_Excerpted data_:
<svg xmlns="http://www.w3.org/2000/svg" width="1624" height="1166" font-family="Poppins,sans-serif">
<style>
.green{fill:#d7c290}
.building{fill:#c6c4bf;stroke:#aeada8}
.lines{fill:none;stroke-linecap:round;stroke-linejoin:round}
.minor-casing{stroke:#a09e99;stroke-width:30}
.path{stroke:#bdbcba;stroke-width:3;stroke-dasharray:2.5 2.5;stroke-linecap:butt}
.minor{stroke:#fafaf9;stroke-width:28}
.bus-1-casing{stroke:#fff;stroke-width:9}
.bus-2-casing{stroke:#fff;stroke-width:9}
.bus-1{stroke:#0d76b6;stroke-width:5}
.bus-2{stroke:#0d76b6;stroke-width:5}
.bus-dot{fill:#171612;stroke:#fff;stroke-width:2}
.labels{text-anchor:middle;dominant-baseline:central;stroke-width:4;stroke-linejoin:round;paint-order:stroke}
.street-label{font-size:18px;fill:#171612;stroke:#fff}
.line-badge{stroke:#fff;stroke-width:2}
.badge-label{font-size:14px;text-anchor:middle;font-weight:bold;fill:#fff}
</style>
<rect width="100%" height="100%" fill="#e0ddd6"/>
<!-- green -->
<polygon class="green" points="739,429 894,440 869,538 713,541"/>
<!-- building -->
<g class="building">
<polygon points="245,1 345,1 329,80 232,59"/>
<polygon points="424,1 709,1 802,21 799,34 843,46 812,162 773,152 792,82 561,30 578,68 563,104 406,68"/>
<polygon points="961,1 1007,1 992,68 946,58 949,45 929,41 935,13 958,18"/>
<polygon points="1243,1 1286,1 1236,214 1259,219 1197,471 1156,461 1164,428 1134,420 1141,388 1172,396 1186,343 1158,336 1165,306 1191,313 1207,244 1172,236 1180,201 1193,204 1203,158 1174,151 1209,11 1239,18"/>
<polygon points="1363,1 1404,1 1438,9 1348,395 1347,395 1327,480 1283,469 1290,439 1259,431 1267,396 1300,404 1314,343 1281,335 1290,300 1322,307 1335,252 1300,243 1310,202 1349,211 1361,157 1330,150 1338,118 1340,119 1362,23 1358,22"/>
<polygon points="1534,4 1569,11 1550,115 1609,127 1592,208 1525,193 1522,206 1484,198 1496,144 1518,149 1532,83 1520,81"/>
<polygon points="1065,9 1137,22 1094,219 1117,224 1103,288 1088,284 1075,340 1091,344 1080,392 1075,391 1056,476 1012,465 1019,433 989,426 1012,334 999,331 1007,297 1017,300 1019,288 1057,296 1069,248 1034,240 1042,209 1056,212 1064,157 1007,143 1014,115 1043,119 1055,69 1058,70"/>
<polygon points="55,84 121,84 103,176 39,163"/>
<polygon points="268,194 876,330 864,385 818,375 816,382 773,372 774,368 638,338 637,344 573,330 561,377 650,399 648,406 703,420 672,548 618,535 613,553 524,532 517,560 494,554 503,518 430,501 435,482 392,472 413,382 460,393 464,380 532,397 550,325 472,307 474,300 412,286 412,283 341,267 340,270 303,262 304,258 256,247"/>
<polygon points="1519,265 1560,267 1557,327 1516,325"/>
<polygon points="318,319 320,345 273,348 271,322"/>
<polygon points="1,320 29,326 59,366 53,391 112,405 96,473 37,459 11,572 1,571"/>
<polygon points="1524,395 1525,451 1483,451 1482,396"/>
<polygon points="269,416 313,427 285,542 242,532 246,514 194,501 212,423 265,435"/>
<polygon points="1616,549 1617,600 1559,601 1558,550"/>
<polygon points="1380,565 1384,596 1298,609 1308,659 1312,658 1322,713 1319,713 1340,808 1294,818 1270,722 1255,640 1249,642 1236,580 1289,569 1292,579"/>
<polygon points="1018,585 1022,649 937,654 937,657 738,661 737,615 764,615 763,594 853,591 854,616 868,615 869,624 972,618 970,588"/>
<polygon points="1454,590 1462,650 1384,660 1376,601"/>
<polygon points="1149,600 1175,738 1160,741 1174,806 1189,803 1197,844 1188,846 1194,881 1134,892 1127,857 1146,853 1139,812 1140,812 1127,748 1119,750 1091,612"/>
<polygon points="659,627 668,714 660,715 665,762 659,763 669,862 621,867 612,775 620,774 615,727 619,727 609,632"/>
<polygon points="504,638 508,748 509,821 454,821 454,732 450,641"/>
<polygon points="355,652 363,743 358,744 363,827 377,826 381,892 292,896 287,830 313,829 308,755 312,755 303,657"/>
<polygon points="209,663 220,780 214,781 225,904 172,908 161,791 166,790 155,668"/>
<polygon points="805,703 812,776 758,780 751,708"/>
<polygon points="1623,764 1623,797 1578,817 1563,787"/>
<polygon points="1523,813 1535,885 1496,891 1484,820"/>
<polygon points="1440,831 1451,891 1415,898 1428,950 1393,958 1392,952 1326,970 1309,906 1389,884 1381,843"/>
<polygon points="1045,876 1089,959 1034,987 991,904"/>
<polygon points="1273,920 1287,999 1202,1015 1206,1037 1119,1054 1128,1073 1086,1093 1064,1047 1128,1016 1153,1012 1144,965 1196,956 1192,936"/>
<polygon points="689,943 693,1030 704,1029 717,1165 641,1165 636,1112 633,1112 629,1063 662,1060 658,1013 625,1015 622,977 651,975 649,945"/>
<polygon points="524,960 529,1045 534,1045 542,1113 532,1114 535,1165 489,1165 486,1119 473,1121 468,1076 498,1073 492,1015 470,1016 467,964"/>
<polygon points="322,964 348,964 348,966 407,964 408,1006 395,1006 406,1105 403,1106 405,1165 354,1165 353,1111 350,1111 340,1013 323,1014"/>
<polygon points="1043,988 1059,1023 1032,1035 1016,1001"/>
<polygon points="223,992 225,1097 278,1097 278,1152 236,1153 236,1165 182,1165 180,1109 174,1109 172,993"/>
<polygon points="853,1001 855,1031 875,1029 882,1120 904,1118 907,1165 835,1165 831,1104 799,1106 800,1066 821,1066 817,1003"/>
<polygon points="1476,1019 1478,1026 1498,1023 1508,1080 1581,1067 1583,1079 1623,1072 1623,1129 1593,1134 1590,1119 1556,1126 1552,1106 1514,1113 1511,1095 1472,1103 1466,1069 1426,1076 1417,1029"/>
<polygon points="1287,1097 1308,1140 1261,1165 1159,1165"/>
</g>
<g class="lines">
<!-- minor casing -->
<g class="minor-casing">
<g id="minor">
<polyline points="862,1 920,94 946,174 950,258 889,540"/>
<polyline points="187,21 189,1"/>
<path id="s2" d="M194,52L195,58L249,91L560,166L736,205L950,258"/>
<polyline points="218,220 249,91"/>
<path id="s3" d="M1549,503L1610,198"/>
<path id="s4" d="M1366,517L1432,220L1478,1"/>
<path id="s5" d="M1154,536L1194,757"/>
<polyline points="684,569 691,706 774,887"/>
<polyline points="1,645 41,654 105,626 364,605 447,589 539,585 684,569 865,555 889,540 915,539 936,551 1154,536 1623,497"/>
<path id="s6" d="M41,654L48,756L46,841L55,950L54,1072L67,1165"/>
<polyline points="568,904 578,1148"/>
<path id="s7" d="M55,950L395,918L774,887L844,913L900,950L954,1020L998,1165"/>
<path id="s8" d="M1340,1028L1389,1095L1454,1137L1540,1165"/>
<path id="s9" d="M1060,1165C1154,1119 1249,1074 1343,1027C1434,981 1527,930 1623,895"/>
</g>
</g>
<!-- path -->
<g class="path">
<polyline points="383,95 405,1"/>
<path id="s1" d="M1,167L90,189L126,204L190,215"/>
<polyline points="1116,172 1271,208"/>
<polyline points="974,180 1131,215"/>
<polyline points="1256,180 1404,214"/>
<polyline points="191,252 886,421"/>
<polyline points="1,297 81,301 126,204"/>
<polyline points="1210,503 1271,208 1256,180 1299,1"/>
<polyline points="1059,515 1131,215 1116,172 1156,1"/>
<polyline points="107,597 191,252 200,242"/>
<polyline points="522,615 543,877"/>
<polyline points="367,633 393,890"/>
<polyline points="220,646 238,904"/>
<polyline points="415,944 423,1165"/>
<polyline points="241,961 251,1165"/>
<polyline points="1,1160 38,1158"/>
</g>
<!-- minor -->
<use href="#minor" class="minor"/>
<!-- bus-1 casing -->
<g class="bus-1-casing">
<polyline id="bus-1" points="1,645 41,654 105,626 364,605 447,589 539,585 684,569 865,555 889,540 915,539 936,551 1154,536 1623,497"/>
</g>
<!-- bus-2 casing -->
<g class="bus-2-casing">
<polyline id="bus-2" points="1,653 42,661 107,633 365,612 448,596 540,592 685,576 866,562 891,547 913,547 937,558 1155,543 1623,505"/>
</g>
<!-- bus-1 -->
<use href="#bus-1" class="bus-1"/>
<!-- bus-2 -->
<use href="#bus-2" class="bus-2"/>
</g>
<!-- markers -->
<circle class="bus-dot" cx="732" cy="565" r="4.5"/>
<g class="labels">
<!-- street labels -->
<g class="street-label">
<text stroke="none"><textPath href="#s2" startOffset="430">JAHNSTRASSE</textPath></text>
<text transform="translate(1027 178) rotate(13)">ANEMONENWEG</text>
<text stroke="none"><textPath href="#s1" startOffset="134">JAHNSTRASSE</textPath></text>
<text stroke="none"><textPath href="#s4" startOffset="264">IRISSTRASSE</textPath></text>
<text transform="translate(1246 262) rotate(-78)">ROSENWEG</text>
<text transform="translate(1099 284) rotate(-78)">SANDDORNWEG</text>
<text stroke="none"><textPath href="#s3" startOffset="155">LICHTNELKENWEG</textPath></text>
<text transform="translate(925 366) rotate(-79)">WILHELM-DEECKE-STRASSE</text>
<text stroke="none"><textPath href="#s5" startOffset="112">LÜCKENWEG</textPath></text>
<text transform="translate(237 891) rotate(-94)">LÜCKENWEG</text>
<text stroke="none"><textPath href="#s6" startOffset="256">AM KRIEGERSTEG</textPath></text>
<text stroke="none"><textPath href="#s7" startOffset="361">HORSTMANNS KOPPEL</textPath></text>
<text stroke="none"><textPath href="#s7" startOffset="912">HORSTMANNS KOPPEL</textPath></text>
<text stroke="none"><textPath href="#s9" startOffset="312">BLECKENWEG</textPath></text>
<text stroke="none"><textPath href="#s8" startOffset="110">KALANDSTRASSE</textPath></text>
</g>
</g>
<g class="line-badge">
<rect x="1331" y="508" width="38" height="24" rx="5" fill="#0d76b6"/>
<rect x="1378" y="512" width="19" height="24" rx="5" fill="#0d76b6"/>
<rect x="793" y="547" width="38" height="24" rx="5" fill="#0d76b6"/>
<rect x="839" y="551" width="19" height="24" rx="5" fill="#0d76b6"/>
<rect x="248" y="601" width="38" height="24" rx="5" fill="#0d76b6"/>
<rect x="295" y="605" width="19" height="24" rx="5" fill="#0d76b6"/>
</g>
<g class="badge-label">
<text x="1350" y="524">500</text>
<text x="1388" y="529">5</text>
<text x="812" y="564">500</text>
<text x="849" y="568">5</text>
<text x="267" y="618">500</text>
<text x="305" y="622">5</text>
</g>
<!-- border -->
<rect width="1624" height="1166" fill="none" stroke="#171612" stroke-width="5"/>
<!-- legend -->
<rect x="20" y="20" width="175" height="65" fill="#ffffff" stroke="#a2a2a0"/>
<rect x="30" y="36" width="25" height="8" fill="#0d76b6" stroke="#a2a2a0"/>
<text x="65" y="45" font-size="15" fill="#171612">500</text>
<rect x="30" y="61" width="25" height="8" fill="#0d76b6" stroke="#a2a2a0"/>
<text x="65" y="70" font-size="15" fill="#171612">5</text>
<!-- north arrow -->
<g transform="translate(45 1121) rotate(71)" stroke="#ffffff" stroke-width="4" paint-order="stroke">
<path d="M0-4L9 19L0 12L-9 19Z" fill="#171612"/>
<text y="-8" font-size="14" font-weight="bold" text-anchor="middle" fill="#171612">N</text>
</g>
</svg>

_Assignment_: Wherever the word "lines" appears in the entries above, copy that line.

_Exercise response_:
.lines{fill:none;stroke-linecap:round;stroke-linejoin:round}
<g class="lines">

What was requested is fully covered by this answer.